Quentin made a show of looking over his shoulder. "Who?"

"As Lizzy. Your sister."

"Let's put it this way—I never would have married my sister."

"No, I was wrong even to bring it up. But I've felt it—I've felt it almost from the start. Another woman. And yet you kept insisting that there was no other woman, there had never been another woman, only every time you had a memory of childhood Lizzy was in it. She's the other woman, the one in your past. And because she's... dead... I can never measure up to her."

Quentin kissed her, long and thoroughly. "You're not being measured against Lizzy. She's my childhood, my memory, my past. But you're my future."

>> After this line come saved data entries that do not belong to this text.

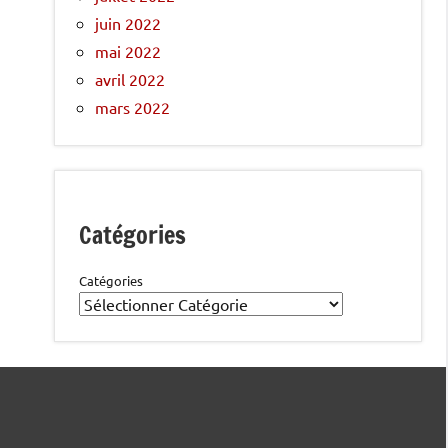
juin 2022
mai 2022
avril 2022
mars 2022
Catégories
Catégories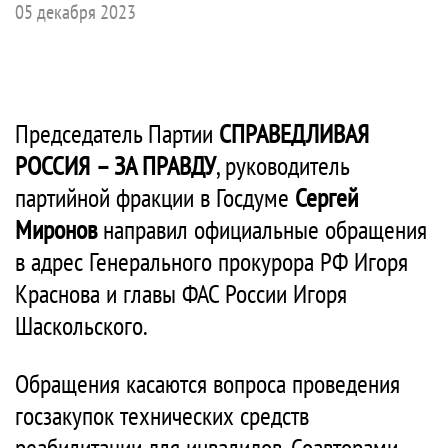
05 декабря 2023
Председатель Партии
СПРАВЕДЛИВАЯ
РОССИЯ – ЗА ПРАВДУ
, руководитель
партийной фракции в Госдуме
Сергей
Миронов
направил официальные обращения
в адрес Генерального прокурора РФ Игоря
Краснова и главы ФАС России Игоря
Шаскольского.
Обращения касаются вопроса проведения
госзакупок технических средств
реабилитации для инвалидов. Соавторами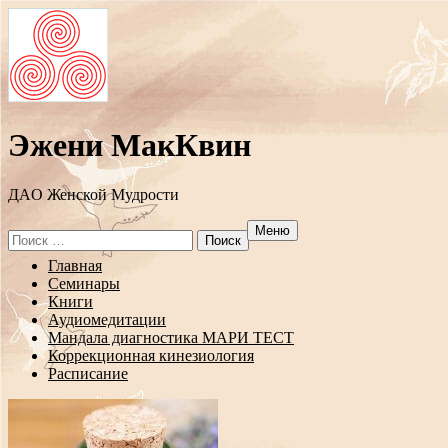
Эжени МакКвин
ДAO Женской Мудрости
Меню
Search
for:
Перейти
Главная
к
Семинары
содержанию
Книги
Аудиомедитации
Мандала диагностика МАРИ ТЕСТ
Коррекционная кинезиология
Расписание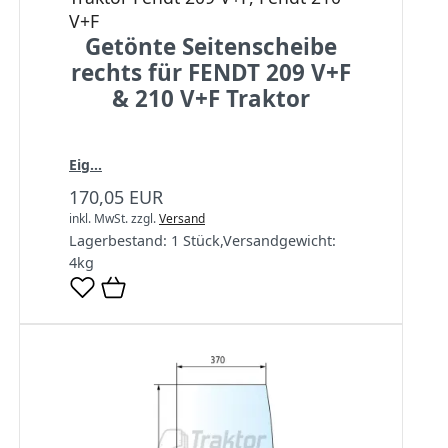
V+F
Getönte Seitenscheibe
rechts für FENDT 209 V+F
& 210 V+F Traktor
Eig...
170,05 EUR
inkl. MwSt.
zzgl.
Versand
Lagerbestand:
1 Stück
,
Versandgewicht:
4
kg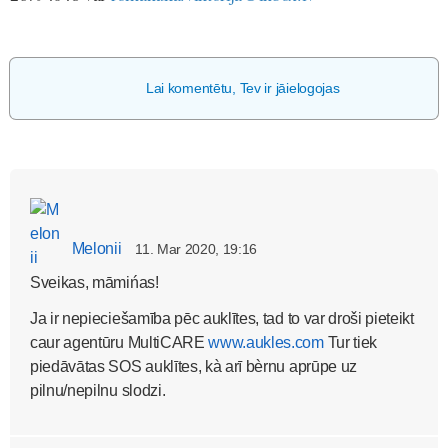
Lai komentētu, Tev ir jāielogojas
Melonii
11. Mar 2020, 19:16
Sveikas, māmińas!
Ja ir nepieciešamība pēc auklītes, tad to var droši pieteikt
caur agentūru MultiCARE
www.aukles.com
Tur tiek
piedāvātas SOS auklītes, kà arī bèrnu aprūpe uz
pilnu/nepilnu slodzi.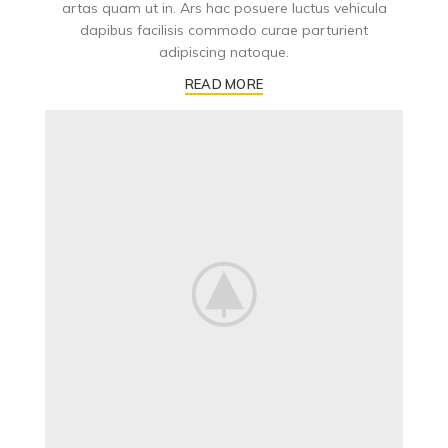
artas quam ut in. Ars hac posuere luctus vehicula
dapibus facilisis commodo curae parturient
adipiscing natoque.
READ MORE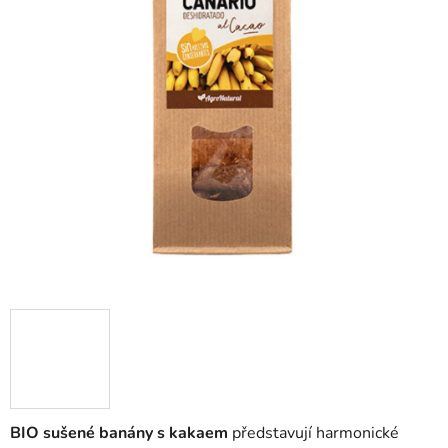
BIO sušené banány s kakaem
představují harmonické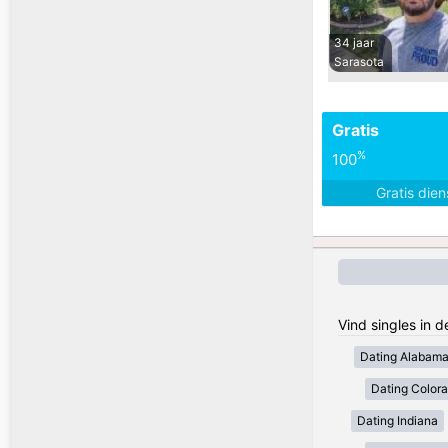
34 jaar
Sarasota
Gratis
%
100
Gratis die
Vind singles in 
Dating Alabam
Dating Color
Dating Indiana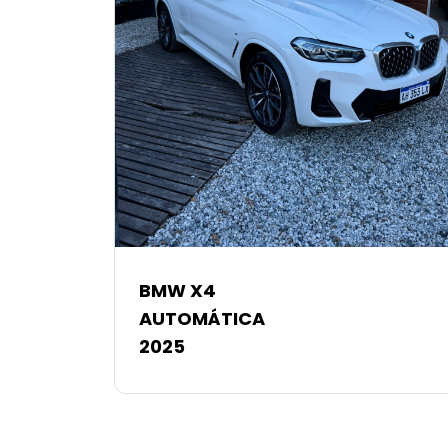
BMW X4
AUTOMÁTICA
2025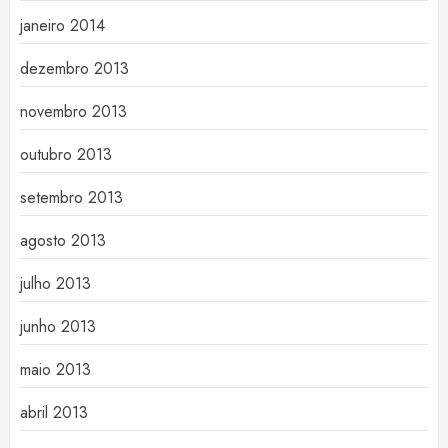
janeiro 2014
dezembro 2013
novembro 2013
outubro 2013
setembro 2013
agosto 2013
julho 2013
junho 2013
maio 2013
abril 2013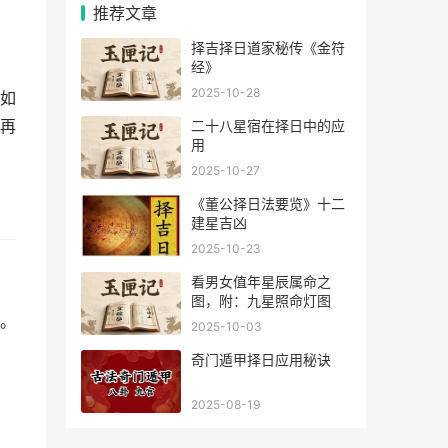
推荐文章
择吉择日道家秘传《金符
经》
2025-10-28
如
再
二十八星宿在择日中的应
用
2025-10-27
《董公择日法要览》十二
建星吉凶
2025-10-23
看男女值年星辰属命之
图，附：九星照命灯图
。
2025-10-03
奇门遁甲择日应用秘诀
2025-08-19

"It's selfish of me, isn't it? But you have to love me. More than anyone, you have to love me, or I can't... can't anything. Can't be happy."

"Mad, you're already off the scale. I love you more than life."

She clung to him under the streetlight.

But as he stroked her hair he wondered—was it true? Did he love her more than Lizzy? Was there still some crazy part of him that clung to Lizzy and wouldn't let her go? After all, he had never hallucinated seeing Madeleine.

He shook off the thought. It was Madeleine who had opened up his life and given it meaning. He was excited for the future now. That was something that his memory of Lizzy had never been able to do. Hallucinations, but no dreams.


It took longer than they thought, because a proper church wedding required some lead time—invitations, if nothing else, took a week. But by the end of August they were married, full church wedding and all, the bride like a goddess in white, the groom grinning like an idiot, or so Dad assured him just before the ceremony.

The honeymoon was Hawaii, of course, because neither of them had ever been there and from the bay area, that was the only place you could go with a more pleasant climate. They made love for the first time on their second morning in the Turtle Bay Hilton, after recovering from jet lag and post-wedding exhaustion. They were both shy and awkward but it worked pretty well. "After all," said Madeleine, "if it was really hard, stupid people wouldn't have so many children."